*Exercise*. Retrieve every line from the records in which the word "wine" occurs.

Material to process START

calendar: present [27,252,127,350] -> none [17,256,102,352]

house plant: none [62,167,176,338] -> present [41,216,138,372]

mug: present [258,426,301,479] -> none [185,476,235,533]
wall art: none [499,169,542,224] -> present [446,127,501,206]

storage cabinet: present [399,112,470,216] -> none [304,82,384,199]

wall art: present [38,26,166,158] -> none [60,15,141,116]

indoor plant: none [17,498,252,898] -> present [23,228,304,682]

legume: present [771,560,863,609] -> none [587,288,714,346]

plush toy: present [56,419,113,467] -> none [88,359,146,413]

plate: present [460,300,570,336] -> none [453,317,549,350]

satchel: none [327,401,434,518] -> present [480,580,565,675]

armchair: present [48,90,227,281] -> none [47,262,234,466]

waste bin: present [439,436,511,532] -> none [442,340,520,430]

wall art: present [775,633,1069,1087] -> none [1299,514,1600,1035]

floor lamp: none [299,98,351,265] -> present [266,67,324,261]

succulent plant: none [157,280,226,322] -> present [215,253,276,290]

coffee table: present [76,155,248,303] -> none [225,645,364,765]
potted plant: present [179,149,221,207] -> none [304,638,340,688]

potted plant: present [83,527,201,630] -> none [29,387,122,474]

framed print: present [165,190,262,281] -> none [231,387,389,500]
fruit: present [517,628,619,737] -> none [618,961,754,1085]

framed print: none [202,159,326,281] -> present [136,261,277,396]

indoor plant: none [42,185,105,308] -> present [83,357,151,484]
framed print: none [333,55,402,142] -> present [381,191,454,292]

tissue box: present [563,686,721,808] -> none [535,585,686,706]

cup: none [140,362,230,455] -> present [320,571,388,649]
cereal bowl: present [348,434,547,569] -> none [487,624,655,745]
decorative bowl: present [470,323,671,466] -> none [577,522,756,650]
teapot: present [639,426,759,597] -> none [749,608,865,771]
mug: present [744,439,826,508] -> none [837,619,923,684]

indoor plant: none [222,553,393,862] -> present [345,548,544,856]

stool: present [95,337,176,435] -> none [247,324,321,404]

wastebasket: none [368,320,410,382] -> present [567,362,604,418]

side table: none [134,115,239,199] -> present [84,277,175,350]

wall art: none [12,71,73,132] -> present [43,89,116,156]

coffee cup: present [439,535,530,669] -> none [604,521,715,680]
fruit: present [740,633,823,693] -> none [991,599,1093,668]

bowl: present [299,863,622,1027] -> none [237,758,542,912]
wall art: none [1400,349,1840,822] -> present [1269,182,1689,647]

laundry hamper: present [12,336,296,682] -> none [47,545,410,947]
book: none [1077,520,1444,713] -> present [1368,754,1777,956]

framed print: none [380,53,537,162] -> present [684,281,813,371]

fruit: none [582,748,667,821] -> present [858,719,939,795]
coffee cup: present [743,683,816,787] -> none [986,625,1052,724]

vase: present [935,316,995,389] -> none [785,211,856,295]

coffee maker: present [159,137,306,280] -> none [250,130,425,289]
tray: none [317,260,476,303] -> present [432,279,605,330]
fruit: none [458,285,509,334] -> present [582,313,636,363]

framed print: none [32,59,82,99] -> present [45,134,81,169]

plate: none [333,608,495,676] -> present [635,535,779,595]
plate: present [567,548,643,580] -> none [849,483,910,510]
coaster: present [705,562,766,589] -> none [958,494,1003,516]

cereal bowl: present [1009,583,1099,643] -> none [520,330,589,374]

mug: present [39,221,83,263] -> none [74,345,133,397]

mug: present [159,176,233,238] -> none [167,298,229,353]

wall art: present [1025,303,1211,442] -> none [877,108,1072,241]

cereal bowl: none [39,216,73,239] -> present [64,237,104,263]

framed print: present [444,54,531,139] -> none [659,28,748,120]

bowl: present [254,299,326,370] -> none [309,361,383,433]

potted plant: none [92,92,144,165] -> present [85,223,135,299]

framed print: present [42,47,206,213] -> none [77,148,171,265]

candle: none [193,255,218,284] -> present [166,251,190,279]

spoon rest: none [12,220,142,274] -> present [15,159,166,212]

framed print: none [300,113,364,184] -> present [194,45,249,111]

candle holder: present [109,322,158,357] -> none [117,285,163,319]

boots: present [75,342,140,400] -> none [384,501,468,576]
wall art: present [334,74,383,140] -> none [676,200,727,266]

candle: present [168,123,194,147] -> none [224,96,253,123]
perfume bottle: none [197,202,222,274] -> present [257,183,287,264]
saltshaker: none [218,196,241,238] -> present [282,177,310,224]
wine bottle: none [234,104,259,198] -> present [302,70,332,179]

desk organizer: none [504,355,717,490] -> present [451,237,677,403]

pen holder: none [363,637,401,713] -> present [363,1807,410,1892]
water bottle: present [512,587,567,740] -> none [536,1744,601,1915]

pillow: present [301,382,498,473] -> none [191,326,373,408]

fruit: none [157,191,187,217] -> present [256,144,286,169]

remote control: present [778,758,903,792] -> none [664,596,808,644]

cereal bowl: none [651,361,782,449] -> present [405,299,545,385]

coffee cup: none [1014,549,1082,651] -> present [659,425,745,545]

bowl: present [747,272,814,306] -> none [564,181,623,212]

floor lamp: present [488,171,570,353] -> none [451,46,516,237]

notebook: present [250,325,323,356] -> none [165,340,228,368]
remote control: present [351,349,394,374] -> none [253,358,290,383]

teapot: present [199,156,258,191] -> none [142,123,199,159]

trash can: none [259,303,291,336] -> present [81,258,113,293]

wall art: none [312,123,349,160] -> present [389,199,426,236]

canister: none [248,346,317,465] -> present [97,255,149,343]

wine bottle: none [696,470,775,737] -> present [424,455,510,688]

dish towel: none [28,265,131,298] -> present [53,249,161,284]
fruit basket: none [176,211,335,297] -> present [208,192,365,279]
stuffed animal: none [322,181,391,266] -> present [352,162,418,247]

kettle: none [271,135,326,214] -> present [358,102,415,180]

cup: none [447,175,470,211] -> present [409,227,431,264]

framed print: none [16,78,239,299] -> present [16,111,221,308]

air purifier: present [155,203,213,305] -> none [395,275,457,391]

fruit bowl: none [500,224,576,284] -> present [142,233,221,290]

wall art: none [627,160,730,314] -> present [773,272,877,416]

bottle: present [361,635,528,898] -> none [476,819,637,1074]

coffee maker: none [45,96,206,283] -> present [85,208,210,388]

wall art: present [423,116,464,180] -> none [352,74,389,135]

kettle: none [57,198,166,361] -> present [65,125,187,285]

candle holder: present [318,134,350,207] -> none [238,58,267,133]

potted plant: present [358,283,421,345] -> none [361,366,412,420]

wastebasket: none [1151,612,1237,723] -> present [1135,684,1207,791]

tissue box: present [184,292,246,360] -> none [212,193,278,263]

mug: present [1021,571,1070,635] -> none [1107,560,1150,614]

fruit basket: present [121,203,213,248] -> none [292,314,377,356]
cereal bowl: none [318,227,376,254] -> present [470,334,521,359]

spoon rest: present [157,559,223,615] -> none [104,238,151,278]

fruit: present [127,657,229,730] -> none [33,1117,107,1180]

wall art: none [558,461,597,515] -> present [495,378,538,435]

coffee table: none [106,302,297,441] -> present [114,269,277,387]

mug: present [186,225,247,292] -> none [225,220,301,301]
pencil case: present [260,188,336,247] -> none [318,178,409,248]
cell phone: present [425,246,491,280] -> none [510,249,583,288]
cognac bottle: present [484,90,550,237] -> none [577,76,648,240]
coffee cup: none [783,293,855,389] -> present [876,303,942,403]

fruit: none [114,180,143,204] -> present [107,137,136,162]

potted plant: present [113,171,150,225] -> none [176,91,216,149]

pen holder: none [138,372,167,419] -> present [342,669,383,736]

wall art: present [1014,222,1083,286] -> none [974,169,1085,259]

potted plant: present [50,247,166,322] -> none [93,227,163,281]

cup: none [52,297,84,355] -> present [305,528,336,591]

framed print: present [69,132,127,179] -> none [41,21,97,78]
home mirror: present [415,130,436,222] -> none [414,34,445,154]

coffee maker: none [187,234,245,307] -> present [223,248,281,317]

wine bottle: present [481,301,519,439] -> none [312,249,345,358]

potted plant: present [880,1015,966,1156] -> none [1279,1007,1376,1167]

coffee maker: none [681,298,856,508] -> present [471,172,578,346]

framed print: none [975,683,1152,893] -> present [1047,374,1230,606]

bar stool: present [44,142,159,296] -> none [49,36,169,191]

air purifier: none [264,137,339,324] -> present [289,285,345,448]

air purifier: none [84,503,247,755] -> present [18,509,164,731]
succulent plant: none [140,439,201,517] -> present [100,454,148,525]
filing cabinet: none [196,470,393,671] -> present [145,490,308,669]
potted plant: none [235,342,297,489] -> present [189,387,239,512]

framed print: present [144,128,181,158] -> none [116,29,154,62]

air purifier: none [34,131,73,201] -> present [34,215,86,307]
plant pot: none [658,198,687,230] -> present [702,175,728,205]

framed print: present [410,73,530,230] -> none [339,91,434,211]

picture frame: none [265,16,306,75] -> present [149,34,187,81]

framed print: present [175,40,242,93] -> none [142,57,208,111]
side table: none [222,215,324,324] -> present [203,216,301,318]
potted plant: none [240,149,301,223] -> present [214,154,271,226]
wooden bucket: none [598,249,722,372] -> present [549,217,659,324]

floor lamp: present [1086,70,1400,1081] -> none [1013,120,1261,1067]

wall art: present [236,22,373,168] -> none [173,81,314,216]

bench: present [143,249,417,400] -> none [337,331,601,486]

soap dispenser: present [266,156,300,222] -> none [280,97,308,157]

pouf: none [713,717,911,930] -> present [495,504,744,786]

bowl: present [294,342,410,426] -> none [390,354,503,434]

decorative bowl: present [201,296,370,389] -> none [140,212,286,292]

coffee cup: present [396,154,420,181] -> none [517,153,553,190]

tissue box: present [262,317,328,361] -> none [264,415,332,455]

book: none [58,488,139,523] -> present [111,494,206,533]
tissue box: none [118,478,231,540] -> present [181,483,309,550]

Material to process END

*Worked solution*.
wine bottle: none [234,104,259,198] -> present [302,70,332,179]
wine bottle: none [696,470,775,737] -> present [424,455,510,688]
wine bottle: present [481,301,519,439] -> none [312,249,345,358]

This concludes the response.